**作業内容 1:**
スラッシュコマンドの記事によると、/compact を実行すると、Claude はそれまでのやり取りをどう処理しますか。
**作業内容 2:**
スラッシュコマンドの記事を、最後の文の後から書き継いでください。

**掲載本文:**
◆ ◆ ◆ ◆

これまでの記事で、Claude Code 入門 と CLAUDE.md の書き方 を紹介してきました。今回はシリーズ最終回、セッション中の操作を一段ラクにするスラッシュコマンドの話です。
スラッシュコマンドって何?
Claude Code のセッション中に / から始まる文字列を打つと、特別な機能が呼び出せることをご存じですか?
これがスラッシュコマンドと呼ばれるもので、使い方を覚えておくと作業効率がぐんと上がります。今回は中でも毎日のように使う 4 つを紹介します。
1. /clear(会話を全部リセット)
話が脱線してしまった、違うタスクに切り替えたい、そんなときに使います。
Claude が直前のやり取りを完全に忘れるので、まっさらな状態から始まります。別プロジェクトに切り替えるときにも便利。
2. /compact(会話を「要約」して再スタート)
長時間作業していると、Claude の頭の中(コンテキスト)が膨らんで、返答がだんだん鈍くなることがあります。
そんなときは /compact。今までのやり取りを Claude 自身が要約して、それを出発点に再構成してくれます。重要な文脈は残しつつ、精度が戻る便利なコマンドです。

◆ ◆ ◆ ◆

**提供情報:**
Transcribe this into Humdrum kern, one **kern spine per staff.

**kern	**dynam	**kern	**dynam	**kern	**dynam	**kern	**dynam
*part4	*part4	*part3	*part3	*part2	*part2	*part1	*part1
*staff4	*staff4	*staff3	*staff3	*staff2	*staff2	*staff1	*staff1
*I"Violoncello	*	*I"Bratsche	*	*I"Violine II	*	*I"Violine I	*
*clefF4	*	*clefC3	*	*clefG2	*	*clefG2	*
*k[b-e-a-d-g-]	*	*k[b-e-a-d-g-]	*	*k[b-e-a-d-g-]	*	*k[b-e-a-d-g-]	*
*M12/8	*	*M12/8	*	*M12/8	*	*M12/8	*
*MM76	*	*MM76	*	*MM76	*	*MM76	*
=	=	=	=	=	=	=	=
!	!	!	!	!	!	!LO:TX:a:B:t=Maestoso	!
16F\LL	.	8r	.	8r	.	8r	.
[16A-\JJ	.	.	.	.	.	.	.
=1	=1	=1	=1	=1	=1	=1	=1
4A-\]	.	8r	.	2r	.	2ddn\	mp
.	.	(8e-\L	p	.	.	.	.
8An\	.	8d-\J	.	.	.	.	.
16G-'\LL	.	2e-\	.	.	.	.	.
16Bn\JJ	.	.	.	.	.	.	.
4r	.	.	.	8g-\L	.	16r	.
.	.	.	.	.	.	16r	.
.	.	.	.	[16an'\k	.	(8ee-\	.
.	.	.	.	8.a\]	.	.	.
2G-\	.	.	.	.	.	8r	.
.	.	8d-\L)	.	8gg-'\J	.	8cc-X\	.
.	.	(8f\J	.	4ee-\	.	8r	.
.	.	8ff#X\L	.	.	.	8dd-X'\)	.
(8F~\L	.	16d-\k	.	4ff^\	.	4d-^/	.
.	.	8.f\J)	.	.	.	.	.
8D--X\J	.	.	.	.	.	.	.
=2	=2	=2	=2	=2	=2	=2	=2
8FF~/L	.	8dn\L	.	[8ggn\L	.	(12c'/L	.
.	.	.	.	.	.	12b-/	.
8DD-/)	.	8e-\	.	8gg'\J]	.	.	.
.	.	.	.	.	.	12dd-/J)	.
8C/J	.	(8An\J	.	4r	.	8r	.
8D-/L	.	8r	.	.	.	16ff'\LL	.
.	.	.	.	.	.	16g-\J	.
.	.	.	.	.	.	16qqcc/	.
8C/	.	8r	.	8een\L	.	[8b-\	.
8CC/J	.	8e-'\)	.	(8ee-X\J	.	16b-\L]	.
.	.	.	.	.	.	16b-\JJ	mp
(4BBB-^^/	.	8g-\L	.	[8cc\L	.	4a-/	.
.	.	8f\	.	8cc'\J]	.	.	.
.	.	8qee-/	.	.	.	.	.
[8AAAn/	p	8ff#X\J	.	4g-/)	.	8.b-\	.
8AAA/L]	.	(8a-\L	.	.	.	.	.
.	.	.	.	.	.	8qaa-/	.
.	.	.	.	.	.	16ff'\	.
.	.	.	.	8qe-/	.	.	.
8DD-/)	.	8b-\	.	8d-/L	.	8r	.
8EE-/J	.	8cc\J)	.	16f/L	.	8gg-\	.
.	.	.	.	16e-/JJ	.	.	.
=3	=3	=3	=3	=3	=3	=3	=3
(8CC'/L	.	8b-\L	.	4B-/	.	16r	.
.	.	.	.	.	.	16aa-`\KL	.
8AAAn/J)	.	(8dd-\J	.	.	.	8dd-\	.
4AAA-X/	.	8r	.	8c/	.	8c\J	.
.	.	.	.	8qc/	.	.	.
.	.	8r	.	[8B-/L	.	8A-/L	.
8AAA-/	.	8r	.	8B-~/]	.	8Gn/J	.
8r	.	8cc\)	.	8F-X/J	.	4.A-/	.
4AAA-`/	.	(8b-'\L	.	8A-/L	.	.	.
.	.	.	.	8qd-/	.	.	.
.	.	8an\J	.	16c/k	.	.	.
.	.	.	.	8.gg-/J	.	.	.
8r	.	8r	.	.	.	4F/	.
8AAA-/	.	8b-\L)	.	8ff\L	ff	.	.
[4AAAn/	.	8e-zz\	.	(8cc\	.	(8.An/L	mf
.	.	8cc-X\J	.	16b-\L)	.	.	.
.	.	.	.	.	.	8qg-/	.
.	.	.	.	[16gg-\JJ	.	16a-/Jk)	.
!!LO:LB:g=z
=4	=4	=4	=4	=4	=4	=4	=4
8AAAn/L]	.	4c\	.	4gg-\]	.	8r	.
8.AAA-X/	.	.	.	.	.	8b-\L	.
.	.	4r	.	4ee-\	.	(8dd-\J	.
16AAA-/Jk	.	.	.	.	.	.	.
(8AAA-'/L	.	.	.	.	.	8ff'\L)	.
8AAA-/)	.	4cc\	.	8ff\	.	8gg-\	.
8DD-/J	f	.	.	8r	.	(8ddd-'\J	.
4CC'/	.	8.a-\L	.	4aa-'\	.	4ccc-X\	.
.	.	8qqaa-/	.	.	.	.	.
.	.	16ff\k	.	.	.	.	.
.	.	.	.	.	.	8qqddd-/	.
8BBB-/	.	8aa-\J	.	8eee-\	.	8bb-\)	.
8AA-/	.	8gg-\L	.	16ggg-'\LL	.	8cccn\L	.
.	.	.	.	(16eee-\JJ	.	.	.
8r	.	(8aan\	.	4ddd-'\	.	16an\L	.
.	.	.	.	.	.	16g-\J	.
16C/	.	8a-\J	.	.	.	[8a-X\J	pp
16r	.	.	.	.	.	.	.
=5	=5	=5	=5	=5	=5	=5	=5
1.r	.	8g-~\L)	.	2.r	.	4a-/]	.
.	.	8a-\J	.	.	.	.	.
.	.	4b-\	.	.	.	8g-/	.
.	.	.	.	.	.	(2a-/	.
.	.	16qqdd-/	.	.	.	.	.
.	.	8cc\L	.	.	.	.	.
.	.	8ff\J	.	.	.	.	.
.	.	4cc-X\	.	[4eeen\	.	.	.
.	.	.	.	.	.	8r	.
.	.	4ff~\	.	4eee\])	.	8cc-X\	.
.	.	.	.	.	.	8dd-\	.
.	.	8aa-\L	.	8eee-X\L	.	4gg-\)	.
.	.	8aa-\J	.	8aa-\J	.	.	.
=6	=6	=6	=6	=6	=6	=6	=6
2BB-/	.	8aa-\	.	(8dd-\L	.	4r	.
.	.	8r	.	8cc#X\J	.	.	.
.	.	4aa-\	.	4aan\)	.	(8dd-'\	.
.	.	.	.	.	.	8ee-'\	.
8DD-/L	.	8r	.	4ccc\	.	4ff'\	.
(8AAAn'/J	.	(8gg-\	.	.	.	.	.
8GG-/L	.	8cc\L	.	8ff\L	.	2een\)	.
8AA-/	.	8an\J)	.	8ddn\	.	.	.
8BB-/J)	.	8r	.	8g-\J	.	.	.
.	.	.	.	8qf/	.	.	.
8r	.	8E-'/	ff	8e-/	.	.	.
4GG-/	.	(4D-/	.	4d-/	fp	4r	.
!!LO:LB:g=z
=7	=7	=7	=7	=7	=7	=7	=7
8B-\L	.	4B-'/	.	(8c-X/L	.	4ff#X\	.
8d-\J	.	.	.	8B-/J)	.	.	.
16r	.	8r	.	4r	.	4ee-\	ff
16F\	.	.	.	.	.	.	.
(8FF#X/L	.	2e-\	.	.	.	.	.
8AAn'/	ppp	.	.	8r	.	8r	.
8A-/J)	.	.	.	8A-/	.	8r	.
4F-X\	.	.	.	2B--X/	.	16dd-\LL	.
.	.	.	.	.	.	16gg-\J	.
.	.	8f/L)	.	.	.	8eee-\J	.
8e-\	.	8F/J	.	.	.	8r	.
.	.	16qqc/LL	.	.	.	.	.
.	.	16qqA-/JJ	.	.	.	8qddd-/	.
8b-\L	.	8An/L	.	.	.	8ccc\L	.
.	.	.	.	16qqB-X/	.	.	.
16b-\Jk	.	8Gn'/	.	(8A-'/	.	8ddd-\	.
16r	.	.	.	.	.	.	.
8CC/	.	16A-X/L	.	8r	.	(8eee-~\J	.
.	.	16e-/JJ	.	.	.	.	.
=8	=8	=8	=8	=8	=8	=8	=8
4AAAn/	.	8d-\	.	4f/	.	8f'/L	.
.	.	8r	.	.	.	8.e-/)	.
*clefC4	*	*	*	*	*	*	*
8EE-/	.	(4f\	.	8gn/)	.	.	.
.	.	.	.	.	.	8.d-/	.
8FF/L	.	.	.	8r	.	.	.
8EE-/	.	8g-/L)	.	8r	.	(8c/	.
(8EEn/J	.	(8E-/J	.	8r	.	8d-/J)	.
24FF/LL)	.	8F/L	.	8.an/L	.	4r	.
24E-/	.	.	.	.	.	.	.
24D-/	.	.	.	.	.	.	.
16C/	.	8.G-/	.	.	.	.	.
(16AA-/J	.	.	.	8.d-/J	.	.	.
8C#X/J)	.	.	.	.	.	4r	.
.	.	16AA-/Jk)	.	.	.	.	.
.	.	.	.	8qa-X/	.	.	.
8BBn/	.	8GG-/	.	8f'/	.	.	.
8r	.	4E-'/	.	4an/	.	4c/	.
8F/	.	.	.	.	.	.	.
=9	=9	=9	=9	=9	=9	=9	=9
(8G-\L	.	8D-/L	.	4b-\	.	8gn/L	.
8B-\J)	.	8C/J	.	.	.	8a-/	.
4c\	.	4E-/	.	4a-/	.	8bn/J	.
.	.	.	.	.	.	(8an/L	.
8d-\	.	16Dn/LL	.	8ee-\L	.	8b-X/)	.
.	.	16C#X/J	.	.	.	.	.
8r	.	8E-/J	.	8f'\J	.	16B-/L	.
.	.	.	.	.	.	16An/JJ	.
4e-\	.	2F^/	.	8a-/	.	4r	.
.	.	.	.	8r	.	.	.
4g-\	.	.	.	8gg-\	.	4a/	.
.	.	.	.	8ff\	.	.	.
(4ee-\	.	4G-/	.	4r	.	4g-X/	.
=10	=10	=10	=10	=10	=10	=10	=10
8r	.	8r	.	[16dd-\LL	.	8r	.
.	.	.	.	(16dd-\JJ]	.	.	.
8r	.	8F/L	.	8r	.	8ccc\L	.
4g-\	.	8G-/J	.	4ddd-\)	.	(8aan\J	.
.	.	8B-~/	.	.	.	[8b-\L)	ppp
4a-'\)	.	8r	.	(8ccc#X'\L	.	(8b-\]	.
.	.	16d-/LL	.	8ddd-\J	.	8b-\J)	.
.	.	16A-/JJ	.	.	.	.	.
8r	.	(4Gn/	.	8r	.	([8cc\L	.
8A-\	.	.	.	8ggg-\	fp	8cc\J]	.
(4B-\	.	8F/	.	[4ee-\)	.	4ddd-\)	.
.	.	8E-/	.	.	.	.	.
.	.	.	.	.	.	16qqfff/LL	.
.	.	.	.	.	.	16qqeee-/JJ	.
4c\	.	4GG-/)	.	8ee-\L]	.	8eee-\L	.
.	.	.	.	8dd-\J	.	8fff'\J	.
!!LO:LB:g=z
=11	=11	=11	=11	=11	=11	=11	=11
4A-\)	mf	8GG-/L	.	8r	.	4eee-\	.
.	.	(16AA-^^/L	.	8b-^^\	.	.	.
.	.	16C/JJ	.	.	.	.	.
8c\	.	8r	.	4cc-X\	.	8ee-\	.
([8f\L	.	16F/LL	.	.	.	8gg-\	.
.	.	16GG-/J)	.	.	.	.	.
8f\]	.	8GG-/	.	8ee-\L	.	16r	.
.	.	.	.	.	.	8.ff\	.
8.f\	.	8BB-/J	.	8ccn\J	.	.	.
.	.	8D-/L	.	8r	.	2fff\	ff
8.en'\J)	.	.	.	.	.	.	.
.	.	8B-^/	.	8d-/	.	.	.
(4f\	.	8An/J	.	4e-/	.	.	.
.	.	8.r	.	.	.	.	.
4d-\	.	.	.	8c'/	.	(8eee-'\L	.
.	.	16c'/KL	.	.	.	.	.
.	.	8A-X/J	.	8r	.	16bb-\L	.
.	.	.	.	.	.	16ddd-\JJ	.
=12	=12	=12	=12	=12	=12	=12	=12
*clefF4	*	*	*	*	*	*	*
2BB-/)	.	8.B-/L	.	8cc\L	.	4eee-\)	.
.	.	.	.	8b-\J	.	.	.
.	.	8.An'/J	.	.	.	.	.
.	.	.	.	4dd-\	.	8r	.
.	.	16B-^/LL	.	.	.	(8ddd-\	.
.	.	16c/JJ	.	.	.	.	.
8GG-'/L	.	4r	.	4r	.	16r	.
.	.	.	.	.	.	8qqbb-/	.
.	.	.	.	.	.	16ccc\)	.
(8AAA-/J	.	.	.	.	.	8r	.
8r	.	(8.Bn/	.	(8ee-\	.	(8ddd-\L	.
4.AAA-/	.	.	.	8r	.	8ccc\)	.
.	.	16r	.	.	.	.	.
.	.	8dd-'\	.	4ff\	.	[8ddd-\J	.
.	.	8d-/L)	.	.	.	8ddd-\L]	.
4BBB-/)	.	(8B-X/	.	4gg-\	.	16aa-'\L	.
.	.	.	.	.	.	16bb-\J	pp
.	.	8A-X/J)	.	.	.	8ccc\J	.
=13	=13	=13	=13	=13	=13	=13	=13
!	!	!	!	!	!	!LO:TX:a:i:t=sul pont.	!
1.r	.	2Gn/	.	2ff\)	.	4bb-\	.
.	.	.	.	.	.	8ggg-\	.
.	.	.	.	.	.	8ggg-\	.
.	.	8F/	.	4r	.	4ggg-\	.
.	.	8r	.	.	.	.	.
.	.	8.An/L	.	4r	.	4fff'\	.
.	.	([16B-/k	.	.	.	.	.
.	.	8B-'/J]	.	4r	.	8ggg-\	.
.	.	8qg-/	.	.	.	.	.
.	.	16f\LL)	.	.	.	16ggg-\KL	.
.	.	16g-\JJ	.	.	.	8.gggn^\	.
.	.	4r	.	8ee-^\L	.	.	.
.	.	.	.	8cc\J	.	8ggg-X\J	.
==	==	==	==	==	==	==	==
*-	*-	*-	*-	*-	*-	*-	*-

◆ ◆ ◆ ◆

**回答 1:**
Claude 自身がやり取りを要約し、その要約を出発点として再構成します。

**回答 2:**
/clear と /compact の使い分け
- 別のタスクに完全に切り替える →
/clear - 同じタスクの続きだが精度を戻したい →
/compact
この2つを使いこなせるだけで、長時間作業の快適さが別物になります。
3. /help(いつでもヘルプ)
使えるコマンドの一覧が出ます。迷ったらとりあえず叩くのが吉。
4. /agents(サブエージェント管理)
大きな作業を「専門家」に分解して任せたいときに使います。調査専門、レビュー専門、などの Claude を呼び出せるので、使いこなすとチーム作業のような感覚になります。
自分専用のコマンドも作れる
実は、自分だけのスラッシュコマンドを作ることもできます。「いつも同じ指示を繰り返す作業」はコマンド化しておくと、一発で呼び出せるようになります。
例えば「変更差分を見て、テストを走らせて、コミットメッセージを作る」みたいな定型フローを /commit のようなコマンドにまとめる、など。これは別記事でしっかり解説します。
まとめ
スラッシュコマンドは Claude Code の隠し機能のようで、実は毎日使いたくなる王道ツールです。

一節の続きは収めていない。